Wednesday, March 05, 2008

Radioactive Water Filters

It turns out there's a problem with one system used to remove radon from water.

Because the filters have been removing low-level radioactive radium from the city's water for more than 16 years, they have become slightly radioactive.

"When we went to remove them, we learned they were considered low-level radioactive waste and it would have cost $100,000 for disposal," he said.

Radon has a half-life of 3.823 days. That means that after a month, only 0.4% of the original radon would be left. Each succeeding month would reduce whatever radon is in the system by another factor of 230. So why have these filters managed to accumulate radioactivity for 16 years?

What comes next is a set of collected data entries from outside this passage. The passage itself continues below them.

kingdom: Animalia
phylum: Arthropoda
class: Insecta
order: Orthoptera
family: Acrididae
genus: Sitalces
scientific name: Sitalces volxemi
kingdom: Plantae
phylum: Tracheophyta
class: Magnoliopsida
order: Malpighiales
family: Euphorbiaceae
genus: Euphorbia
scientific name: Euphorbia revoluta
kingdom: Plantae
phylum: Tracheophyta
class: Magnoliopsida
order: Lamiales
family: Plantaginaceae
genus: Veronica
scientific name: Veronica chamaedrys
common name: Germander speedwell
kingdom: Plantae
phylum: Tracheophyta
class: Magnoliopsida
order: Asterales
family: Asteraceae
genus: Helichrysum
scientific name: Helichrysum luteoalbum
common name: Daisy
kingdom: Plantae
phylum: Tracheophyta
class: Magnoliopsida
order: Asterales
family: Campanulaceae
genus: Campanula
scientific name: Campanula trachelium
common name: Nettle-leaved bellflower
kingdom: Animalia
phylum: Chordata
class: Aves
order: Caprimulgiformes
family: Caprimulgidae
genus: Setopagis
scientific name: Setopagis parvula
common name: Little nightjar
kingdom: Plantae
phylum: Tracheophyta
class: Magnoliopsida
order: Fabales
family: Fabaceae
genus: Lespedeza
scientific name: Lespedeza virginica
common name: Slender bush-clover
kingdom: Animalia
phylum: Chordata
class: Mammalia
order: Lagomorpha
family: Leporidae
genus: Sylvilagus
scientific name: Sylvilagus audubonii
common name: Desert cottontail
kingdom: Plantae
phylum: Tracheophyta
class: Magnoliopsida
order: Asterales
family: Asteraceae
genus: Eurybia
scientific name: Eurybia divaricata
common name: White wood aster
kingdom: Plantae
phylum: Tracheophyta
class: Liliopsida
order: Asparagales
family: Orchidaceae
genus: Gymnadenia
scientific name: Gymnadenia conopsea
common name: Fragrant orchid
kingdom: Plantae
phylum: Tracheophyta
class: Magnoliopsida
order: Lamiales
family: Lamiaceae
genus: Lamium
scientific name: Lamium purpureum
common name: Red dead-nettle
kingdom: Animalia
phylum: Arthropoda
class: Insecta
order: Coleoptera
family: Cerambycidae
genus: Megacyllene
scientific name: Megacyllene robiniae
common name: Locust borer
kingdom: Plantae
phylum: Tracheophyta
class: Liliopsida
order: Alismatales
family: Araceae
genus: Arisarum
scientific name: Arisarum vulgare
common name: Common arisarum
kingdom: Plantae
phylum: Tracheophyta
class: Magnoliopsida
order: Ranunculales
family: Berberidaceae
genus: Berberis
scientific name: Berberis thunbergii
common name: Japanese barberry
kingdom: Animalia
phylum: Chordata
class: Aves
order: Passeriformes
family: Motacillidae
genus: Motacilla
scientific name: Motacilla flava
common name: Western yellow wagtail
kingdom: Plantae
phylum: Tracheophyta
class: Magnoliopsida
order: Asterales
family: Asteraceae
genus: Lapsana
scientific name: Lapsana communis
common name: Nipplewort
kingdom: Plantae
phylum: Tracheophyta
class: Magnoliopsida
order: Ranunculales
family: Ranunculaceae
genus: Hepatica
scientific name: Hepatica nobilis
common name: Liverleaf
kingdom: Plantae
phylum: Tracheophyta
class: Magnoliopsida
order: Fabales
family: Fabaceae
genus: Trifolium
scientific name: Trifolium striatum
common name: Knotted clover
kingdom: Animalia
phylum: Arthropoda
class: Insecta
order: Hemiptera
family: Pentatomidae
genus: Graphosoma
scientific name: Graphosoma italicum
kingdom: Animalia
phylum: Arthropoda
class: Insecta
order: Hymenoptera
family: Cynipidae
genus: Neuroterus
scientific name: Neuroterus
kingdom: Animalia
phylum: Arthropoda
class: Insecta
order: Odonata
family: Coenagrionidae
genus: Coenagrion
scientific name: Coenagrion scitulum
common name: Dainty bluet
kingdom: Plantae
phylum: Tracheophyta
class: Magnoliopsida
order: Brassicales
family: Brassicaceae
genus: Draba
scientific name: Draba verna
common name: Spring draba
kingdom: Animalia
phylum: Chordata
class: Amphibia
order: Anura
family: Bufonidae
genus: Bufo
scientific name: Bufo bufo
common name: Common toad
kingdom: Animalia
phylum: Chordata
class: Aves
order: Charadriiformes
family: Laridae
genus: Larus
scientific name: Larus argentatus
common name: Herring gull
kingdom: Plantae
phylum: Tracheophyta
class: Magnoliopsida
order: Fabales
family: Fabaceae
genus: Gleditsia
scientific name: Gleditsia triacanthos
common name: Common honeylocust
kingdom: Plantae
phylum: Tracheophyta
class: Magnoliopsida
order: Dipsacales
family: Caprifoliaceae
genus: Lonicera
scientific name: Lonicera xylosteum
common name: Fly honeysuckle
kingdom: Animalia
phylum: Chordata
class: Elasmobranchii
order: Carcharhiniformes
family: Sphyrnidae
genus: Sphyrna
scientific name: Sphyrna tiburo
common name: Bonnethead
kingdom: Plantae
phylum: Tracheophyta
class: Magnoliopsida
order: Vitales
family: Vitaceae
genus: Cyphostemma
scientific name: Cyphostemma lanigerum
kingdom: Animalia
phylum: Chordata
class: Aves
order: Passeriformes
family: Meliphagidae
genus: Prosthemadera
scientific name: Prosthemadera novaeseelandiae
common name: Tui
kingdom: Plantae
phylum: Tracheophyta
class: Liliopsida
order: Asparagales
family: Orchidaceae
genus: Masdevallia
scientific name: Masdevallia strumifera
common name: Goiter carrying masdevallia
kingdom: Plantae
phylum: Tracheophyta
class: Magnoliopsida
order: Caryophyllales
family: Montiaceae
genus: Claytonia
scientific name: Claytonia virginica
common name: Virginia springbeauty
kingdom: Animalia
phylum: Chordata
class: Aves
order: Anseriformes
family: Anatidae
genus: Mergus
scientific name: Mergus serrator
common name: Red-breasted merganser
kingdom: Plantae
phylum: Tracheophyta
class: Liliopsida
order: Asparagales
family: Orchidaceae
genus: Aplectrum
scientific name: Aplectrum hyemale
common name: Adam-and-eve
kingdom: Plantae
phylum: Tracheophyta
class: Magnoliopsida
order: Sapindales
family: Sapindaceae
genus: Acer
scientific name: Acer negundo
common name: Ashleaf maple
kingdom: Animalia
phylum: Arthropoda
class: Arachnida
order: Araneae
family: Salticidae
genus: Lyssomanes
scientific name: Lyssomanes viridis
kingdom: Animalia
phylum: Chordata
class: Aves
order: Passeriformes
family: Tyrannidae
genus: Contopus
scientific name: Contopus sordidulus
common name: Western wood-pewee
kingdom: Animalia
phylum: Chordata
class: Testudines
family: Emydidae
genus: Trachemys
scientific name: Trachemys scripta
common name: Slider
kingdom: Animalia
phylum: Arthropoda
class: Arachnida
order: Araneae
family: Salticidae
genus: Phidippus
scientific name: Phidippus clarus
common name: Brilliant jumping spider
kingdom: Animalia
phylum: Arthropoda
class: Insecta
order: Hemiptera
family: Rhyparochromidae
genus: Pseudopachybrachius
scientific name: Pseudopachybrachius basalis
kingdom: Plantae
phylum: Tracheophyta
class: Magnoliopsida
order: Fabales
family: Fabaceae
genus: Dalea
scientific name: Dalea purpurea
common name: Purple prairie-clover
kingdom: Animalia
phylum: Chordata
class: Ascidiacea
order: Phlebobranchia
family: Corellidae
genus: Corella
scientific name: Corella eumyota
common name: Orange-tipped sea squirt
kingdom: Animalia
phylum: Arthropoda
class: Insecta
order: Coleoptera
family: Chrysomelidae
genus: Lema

Radon is part of a decay series. Uranium decays to thorium, which decays to protactinium, and so on. Radon is seven steps down from uranium, and after radon decays to polonium, there are another eight steps before the series ends with lead-206, a stable isotope.

One of the steps is lead-210, which has a half-life of 21 years. While it's decaying away slowly, more radioactivity is being added as more radon is captured and starts the decay process in the filter. To be sure, eventually the levels would reach a break-even point, but that would be after several decades. (After 63 years, you're up to 95% of the final level; after 84 years, you're up to 98%.)

Lead-210 is a mixed beta and gamma emitter, so you need to spend at least a little effort shielding the radiation. And the level of the radiation is not the level that's found in the water, but rather the level found in however many millions of gallons pass through the filter over a decade. If you have a picocurie of radon per liter of water, and you process one million gallons per day, you wind up with some 15 or 20 millicuries of lead-210 trapped in that filter. That's quite a lot of radioactive material.

Apparently, it's going to cost $100,000 to dispose of the filters in a low-level waste dump.

Update: The article said "radium" and I was thinking "radon", because it's a consideration in local water sources. The half-life of radium is 1620 years, so it will pile up in filters for quite a while -- up to whatever quantity the filter will hold.